## YOUR OBJECTIVE:
Copy the rows verbatim from the first one down to the row containing "2: (504, 439)" and include that final row.

## RECORDS FOR THIS EXERCISE:
_ _ _ _ _ _ _

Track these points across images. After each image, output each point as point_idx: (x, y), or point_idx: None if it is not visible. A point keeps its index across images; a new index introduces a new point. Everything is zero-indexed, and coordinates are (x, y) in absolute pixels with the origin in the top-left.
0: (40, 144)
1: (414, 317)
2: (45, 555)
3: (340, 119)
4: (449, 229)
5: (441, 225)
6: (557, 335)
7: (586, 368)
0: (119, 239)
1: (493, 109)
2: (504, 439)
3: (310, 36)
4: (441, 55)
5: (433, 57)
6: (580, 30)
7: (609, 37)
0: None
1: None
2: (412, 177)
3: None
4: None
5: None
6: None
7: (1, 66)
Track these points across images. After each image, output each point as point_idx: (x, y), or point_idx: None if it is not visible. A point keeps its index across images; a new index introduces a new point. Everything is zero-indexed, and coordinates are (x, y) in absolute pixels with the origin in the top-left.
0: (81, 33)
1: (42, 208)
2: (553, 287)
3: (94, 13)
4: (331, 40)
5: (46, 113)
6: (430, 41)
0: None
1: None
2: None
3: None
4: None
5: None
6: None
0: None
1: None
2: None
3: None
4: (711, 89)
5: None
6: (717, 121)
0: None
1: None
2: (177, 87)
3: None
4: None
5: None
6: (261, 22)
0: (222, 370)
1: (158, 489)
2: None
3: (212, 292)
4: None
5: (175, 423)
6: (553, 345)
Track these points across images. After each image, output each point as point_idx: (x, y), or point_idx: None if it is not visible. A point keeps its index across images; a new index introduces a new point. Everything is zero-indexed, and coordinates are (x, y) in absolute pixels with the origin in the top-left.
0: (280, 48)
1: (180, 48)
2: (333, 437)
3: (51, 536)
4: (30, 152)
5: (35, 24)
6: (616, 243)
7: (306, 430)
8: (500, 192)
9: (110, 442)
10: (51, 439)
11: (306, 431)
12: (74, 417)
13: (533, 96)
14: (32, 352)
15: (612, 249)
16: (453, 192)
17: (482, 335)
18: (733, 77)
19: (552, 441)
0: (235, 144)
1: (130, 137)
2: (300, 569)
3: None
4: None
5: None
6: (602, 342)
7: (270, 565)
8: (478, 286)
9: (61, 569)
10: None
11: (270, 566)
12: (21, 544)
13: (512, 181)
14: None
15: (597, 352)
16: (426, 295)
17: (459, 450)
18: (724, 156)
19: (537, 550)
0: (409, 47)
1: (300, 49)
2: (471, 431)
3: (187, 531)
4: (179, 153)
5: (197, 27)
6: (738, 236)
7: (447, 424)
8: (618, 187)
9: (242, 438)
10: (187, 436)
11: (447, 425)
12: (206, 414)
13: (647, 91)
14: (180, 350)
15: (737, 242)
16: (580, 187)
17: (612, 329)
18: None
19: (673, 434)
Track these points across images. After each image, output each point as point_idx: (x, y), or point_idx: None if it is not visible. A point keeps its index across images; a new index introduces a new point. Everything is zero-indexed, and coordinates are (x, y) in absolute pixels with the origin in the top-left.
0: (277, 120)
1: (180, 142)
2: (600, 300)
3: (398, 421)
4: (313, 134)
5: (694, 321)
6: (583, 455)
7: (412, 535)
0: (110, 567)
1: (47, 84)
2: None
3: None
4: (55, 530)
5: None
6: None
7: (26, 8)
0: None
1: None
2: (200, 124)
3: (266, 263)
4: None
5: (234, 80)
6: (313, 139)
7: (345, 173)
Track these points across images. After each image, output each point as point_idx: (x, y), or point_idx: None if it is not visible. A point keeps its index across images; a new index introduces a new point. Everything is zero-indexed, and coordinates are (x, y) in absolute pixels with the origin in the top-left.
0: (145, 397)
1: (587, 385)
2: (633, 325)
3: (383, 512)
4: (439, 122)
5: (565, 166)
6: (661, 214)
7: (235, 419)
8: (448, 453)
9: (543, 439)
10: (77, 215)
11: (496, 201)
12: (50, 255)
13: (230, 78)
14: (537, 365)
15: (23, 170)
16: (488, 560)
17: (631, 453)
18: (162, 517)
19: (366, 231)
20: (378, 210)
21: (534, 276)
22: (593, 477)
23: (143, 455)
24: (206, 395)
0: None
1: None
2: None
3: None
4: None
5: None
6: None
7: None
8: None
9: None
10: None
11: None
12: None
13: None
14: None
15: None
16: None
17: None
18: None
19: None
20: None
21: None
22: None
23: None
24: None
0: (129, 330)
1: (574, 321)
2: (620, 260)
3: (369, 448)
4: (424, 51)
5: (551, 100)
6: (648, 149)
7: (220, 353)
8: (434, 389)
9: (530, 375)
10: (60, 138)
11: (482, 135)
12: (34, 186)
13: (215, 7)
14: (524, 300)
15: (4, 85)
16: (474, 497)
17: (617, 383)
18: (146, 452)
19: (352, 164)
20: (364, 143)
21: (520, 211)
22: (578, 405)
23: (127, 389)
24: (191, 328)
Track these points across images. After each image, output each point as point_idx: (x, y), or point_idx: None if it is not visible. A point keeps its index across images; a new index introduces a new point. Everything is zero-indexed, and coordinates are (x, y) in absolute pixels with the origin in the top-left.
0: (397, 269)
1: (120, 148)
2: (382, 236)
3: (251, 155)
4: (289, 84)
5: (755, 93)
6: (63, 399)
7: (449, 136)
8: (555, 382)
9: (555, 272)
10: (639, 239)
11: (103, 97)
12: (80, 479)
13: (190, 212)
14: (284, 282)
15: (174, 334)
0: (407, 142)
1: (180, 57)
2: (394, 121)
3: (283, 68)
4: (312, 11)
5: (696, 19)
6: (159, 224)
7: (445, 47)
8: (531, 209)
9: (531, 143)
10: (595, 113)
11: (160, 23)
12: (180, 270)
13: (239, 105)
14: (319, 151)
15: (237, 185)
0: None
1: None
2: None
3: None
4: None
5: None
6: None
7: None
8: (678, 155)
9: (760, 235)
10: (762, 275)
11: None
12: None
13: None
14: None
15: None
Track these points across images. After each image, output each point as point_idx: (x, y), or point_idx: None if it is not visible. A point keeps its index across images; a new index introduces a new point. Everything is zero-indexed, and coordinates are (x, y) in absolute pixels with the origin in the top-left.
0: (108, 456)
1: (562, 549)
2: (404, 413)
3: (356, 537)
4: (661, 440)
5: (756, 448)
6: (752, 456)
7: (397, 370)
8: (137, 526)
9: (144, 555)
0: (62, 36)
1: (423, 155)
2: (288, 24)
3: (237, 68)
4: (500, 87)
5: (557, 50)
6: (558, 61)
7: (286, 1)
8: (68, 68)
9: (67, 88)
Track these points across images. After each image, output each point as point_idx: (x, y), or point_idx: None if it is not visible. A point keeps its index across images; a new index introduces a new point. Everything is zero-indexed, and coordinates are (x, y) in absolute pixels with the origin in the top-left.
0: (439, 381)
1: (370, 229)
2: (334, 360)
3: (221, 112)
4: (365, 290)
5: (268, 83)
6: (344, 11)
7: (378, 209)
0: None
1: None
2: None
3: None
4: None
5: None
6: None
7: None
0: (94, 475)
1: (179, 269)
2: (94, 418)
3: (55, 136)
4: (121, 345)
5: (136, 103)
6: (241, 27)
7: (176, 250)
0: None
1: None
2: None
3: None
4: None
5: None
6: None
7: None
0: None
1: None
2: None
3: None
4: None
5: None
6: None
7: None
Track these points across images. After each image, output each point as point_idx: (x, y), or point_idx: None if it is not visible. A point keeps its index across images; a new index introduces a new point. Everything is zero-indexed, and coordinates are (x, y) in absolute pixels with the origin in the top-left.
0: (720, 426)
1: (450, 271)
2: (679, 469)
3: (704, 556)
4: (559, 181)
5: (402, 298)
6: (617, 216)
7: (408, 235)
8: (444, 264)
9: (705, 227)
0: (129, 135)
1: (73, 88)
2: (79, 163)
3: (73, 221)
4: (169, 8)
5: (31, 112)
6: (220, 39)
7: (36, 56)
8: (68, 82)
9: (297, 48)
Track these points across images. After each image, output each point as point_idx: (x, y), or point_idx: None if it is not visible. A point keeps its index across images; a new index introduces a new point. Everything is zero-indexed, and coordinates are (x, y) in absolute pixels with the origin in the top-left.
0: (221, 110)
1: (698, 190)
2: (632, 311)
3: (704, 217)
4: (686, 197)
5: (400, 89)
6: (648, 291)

_ _ _ _ _ _ _

## RESPONSE TO THE EXERCISE:
Track these points across images. After each image, output each point as point_idx: (x, y), or point_idx: None if it is not visible. A point keeps its index across images; a new index introduces a new point. Everything is zero-indexed, and coordinates are (x, y) in absolute pixels with the origin in the top-left.
0: (40, 144)
1: (414, 317)
2: (45, 555)
3: (340, 119)
4: (449, 229)
5: (441, 225)
6: (557, 335)
7: (586, 368)
0: (119, 239)
1: (493, 109)
2: (504, 439)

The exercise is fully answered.